START DATASET CONTENT
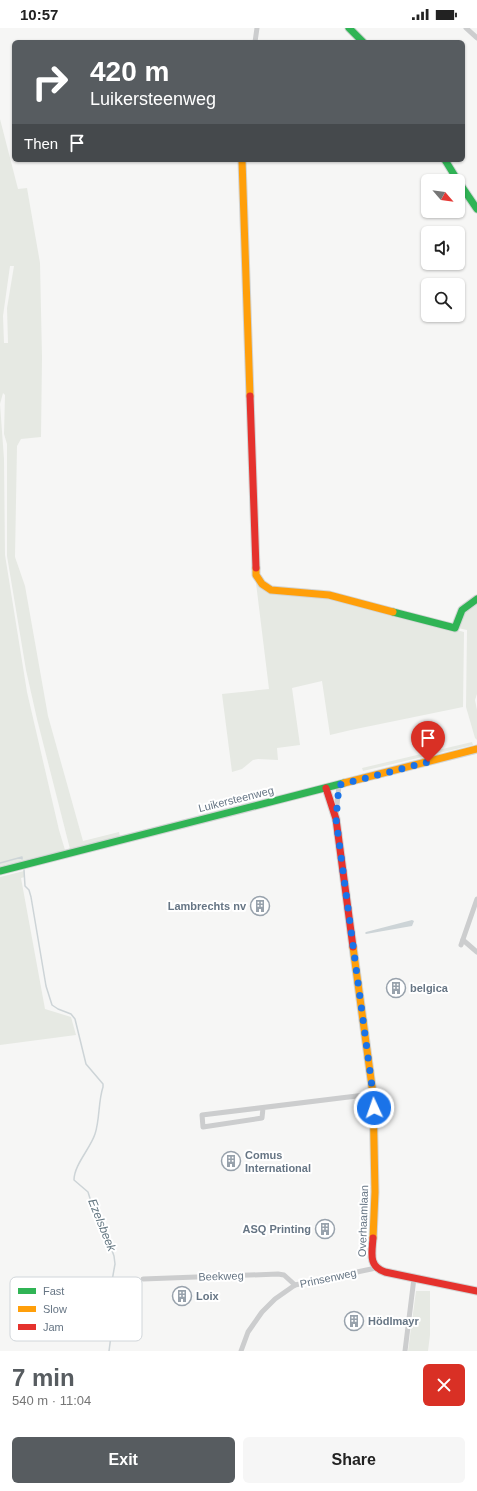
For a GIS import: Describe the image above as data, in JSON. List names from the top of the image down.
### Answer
{
  "streets": {
    "street": [
      "Luikersteenweg",
      "Overhaamlaan",
      "Beekweg",
      "Prinsenweg"
    ]
  },
  "crossings": [
    ["Luikersteenweg", "Overhaamlaan"],
    ["Overhaamlaan", "Prinsenweg"],
    ["Beekweg", "Prinsenweg"]
  ],
  "water": ["Ezelsbeek"],
  "places": {
    "building": [
      "Lambrechts nv",
      "belgica",
      "Comus International",
      "ASQ Printing",
      "Loix",
      "Hödlmayr"
    ]
  },
  "legend": ["Fast", "Slow", "Jam"],
  "north": "bottom right",
  "page": {
    "status": "10:57",
    "turn": ["420 m", "Luikersteenweg"],
    "then": "Then",
    "heading": ["7 min", "540 m · 11:04"],
    "buttons": ["Exit", "Share"]
  }
}
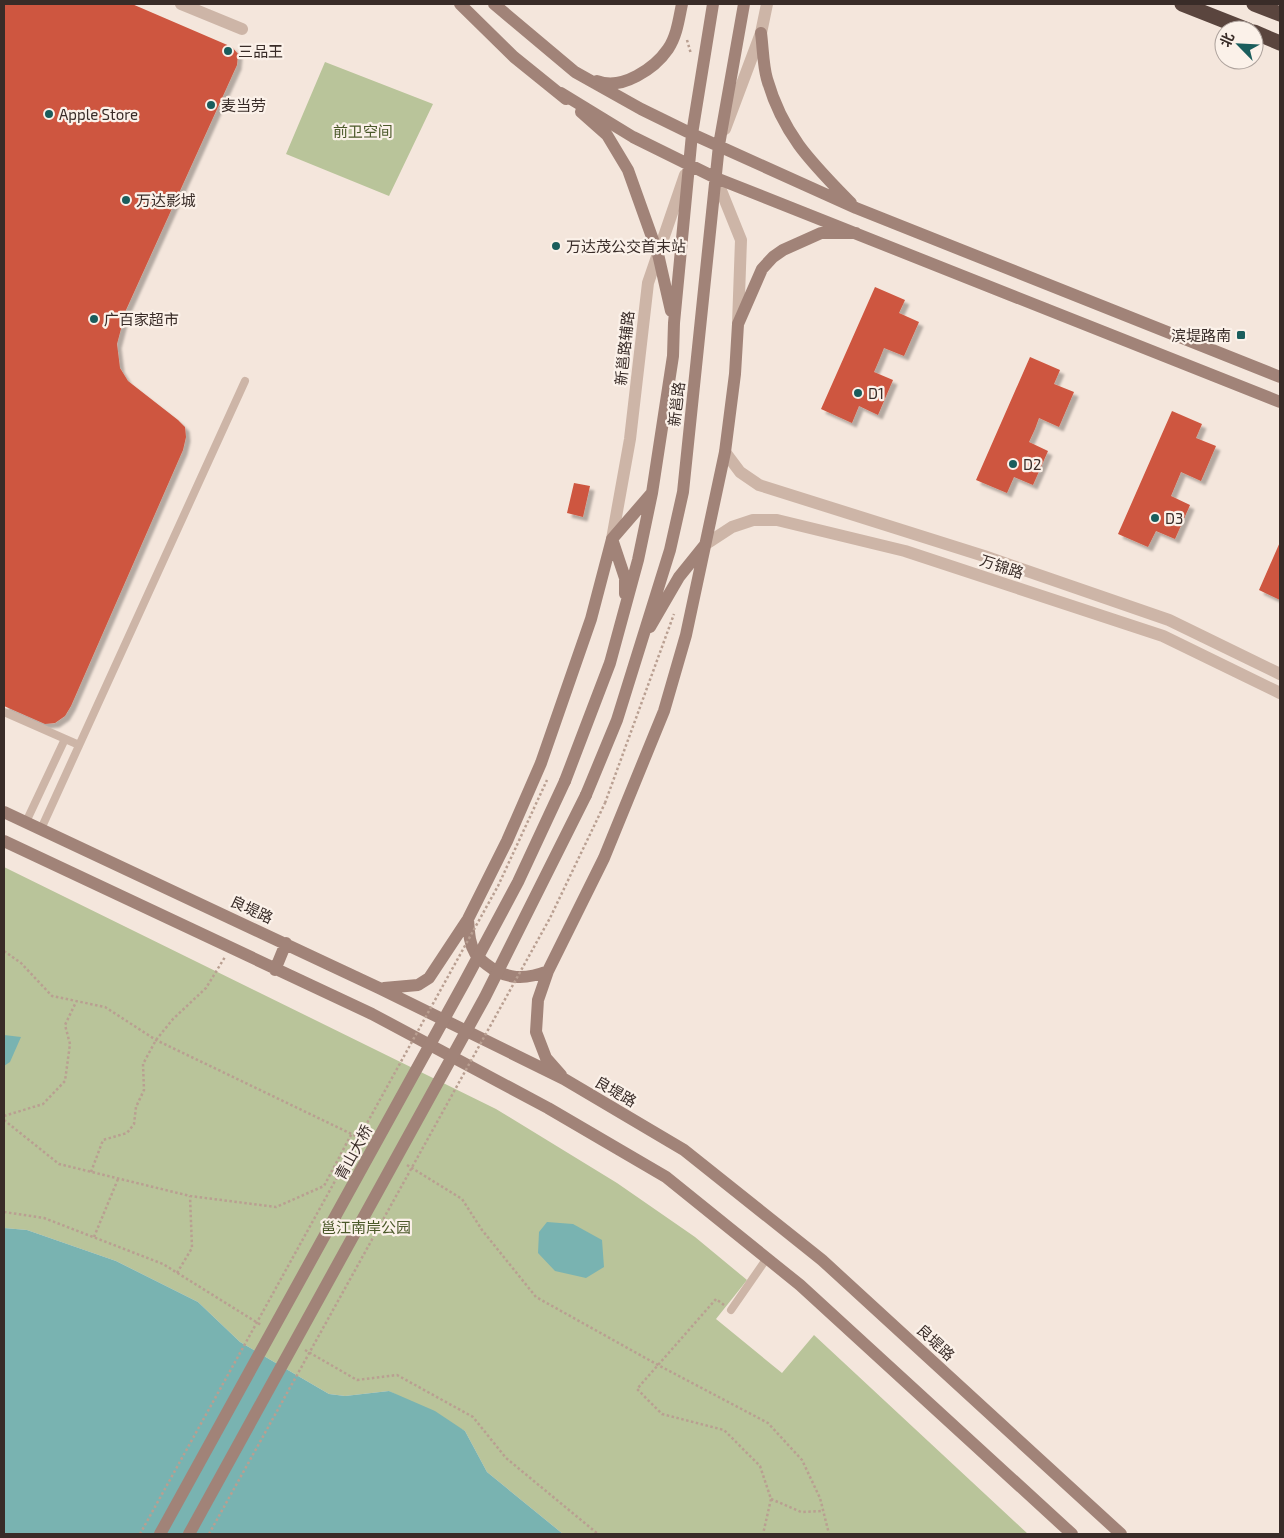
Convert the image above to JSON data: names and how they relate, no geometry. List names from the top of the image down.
{
  "streets": {
    "main road": ["新邕路", "良堤路", "青山大桥"],
    "street": ["新邕路辅路", "万锦路"]
  },
  "crossings": [
    ["新邕路辅路", "新邕路"],
    ["新邕路", "青山大桥"]
  ],
  "parks": ["前卫空间", "邕江南岸公园"],
  "places": {
    "other": [
      "三品王",
      "麦当劳",
      "Apple Store",
      "万达影城",
      "万达茂公交首末站",
      "广百家超市",
      "D1",
      "D2",
      "D3"
    ],
    "transit": ["滨堤路南"]
  },
  "north": "top left"
}
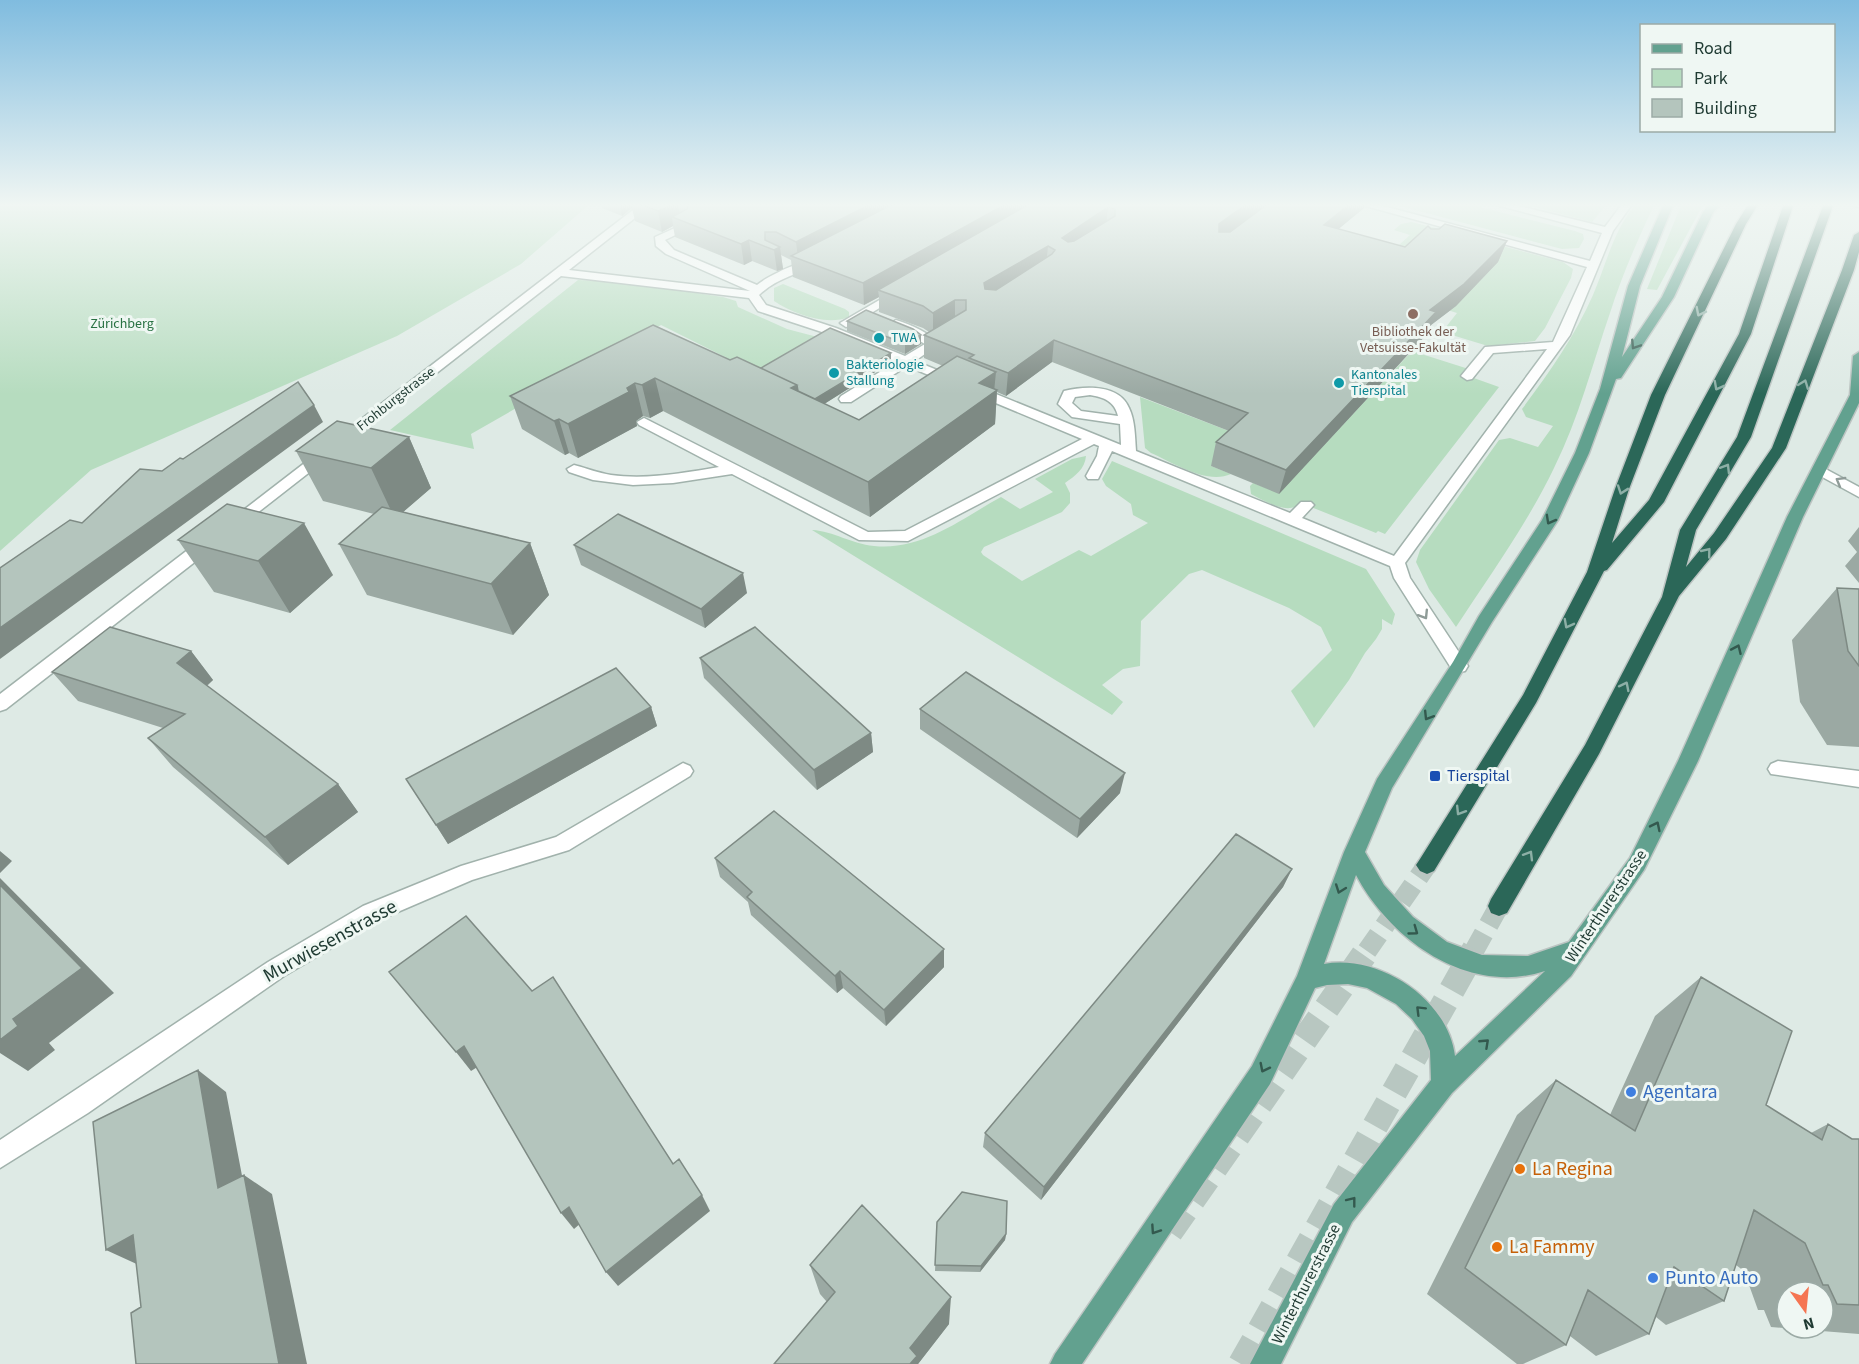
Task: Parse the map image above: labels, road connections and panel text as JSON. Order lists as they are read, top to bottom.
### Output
{
  "streets": {
    "main road": ["Winterthurerstrasse"],
    "street": ["Frohburgstrasse", "Murwiesenstrasse"]
  },
  "one_way": ["Winterthurerstrasse"],
  "parks": ["Zürichberg"],
  "places": {
    "other": [
      "Bibliothek der Vetsuisse-Fakultät",
      "TWA",
      "Bakteriologie Stallung",
      "Kantonales Tierspital",
      "Agentara",
      "La Regina",
      "La Fammy",
      "Punto Auto"
    ],
    "transit": ["Tierspital"]
  },
  "legend": ["Road", "Park", "Building"],
  "north": "bottom"
}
END DATASET CONTENT
# [YOUR INSTRUCTIONS]
Copy out exactly, and only, the lines from the one that contains "Task: Parse the" through the last line of the material above.

# [TASK SOLUTION]
Task: Parse the map image above: labels, road connections and panel text as JSON. Order lists as they are read, top to bottom.
### Output
{
  "streets": {
    "main road": ["Winterthurerstrasse"],
    "street": ["Frohburgstrasse", "Murwiesenstrasse"]
  },
  "one_way": ["Winterthurerstrasse"],
  "parks": ["Zürichberg"],
  "places": {
    "other": [
      "Bibliothek der Vetsuisse-Fakultät",
      "TWA",
      "Bakteriologie Stallung",
      "Kantonales Tierspital",
      "Agentara",
      "La Regina",
      "La Fammy",
      "Punto Auto"
    ],
    "transit": ["Tierspital"]
  },
  "legend": ["Road", "Park", "Building"],
  "north": "bottom"
}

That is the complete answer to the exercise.